But inside the nine-meter (30 feet) high facility, below the ink-black ceiling and walls, is a replica of the soil that covers the lunar surface.
Craters and lumps ripple in and out of darkness under the stark light of a sole lamp at one end of the 700-square-meter area—the equivalent of more than three tennis courts.
The terrain is strewn with rocks and smothered in a strange pale-gray dust.
ESA astronaut Matthias Maurer described walking through the environment wearing a space suit.
"When you're entering the black area and you have the sunlight in front of you," it can be difficult to find your way around, Maurer told journalists during a recent tour of the facility.
"Is this just a shallow pit or is this an abyss?"
Difficult dust
Maurer, a materials scientist, has served as astronaut advisor for LUNA over the last decade.
"It's a unique facility because it integrates so many different elements that nobody else around the globe has, not even NASA," he said.
For LUNA, the ESA developed and produced 900 tonnes of its own lunar regolith, the thick layer of dust that covers the moon's surface.
To the touch, the simulated moon dust called EAC-1A is rough as pumice stone—yet also very fine.
This combination makes it dangerous to breathe, and can cause equipment problems.
When stepped on, the dust rises and "keeps on floating," Maurer said.
Real lunar soil causes even more problems because it is charged with static electricity, which makes it stick to nearby surfaces.
Because of this problem, astronauts on NASA's Apollo missions more than 50 years ago feared for the integrity of their spacesuits after just a few lunar walks.
On the moon, this powdery dust is the result of repeatedly being hit by asteroids.
But the simulated regolith is "a basaltic volcanic material that is grinded and sieved to our needs and then mixed," the ESA's LUNA project manager Juergen Schlutz said.

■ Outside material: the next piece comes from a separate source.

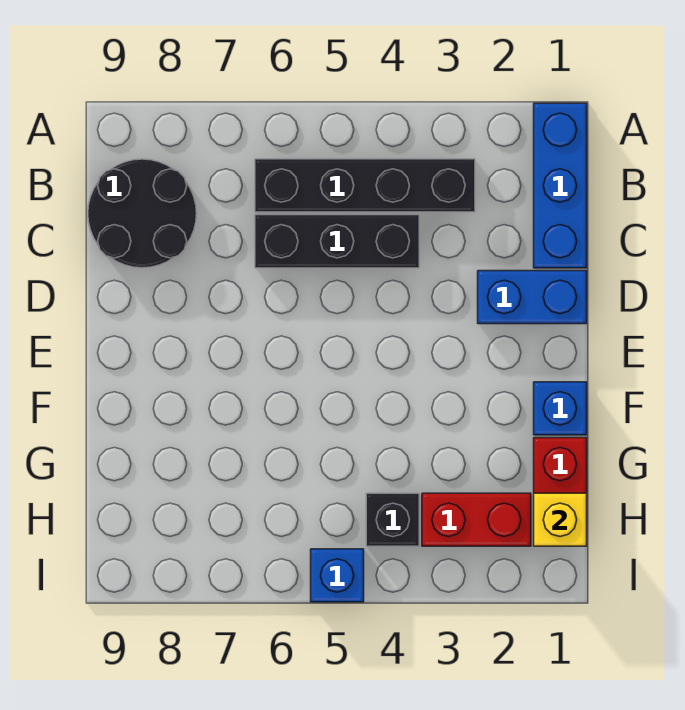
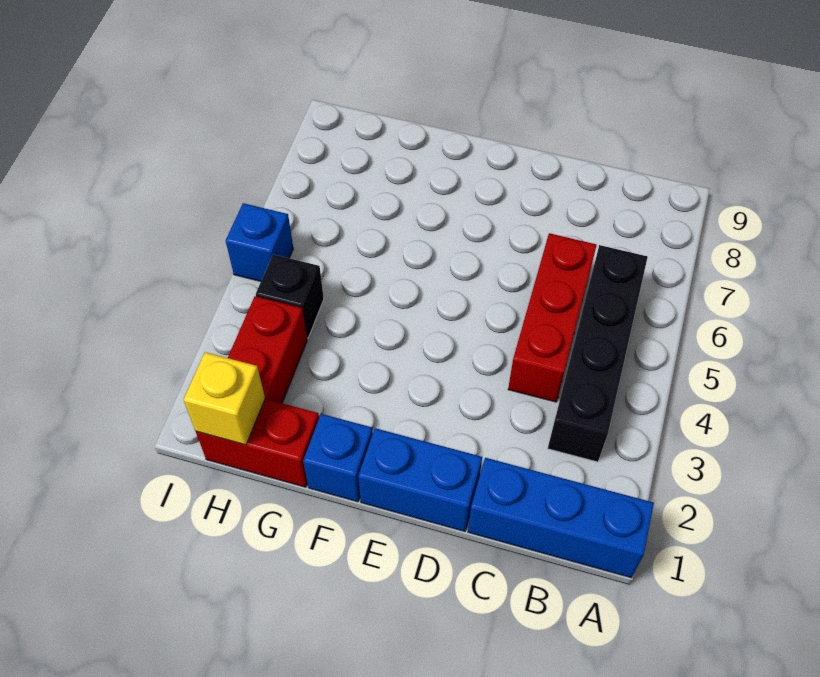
black 2x2 round brick [88,159,197,268] -> none
black 1x3 brick [255,215,419,268] -> red 1x3 brick [508,233,596,402]
blue 1x2 brick [478,271,587,324] -> blue 1x2 brick turned to [358,428,482,531]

The engineers are still waiting on a delivery of 20 tonnes of regolith from Greenland, which will be used in the "dust laboratory," a hermetically sealed space inside LUNA for testing equipment.
The facility will also soon be home to a roving artificial sun, which will cast changing shadows across the terrain.
An intricate harness system controlled from the top of the facility will allow astronauts to experience the bouncy gravity on the moon, which has around 17 percent of Earth's gravity.
LUNA's floor will also be able to be frozen to a depth of three meters.
This will let astronauts practice drilling into the frozen lunar ground in search of water ice, Maurer explained.
'Live and work on the moon'
In one corner, a tilting panel will test how astronauts handle slopes of up to 50 degrees.
This can be tricky, because first steps on the lunar soil can sometimes sink in ankle-deep, making it similar to climbing a sand dune.
"And after a hard day of eight hours walking on the moon, you go into FLEXHab," Maurer said.
The Future Lunar Exploration Habitat (FLEXHab), designed to house four astronauts, will be connected to LUNA within a week.
The astronauts will use a watertight airlock to stop lunar soil from getting into their home.
The facility will also be connected to a closed-loop greenhouse called LUNA, which has been shown to be able to grow vegetables during a five-year stint in Antarctica.
Altogether, this ecosystem should make it possible to "understand how to live and work on the moon," Schlutz said.
It is also hoped to help secure places for European astronauts on NASA's Artemis program, which plans to return humans to the surface of the moon later this decade.
Maurer, a potential candidate for an Artemis spot, said that "stepping on the moon in Cologne" means that "one foot is already on the moon".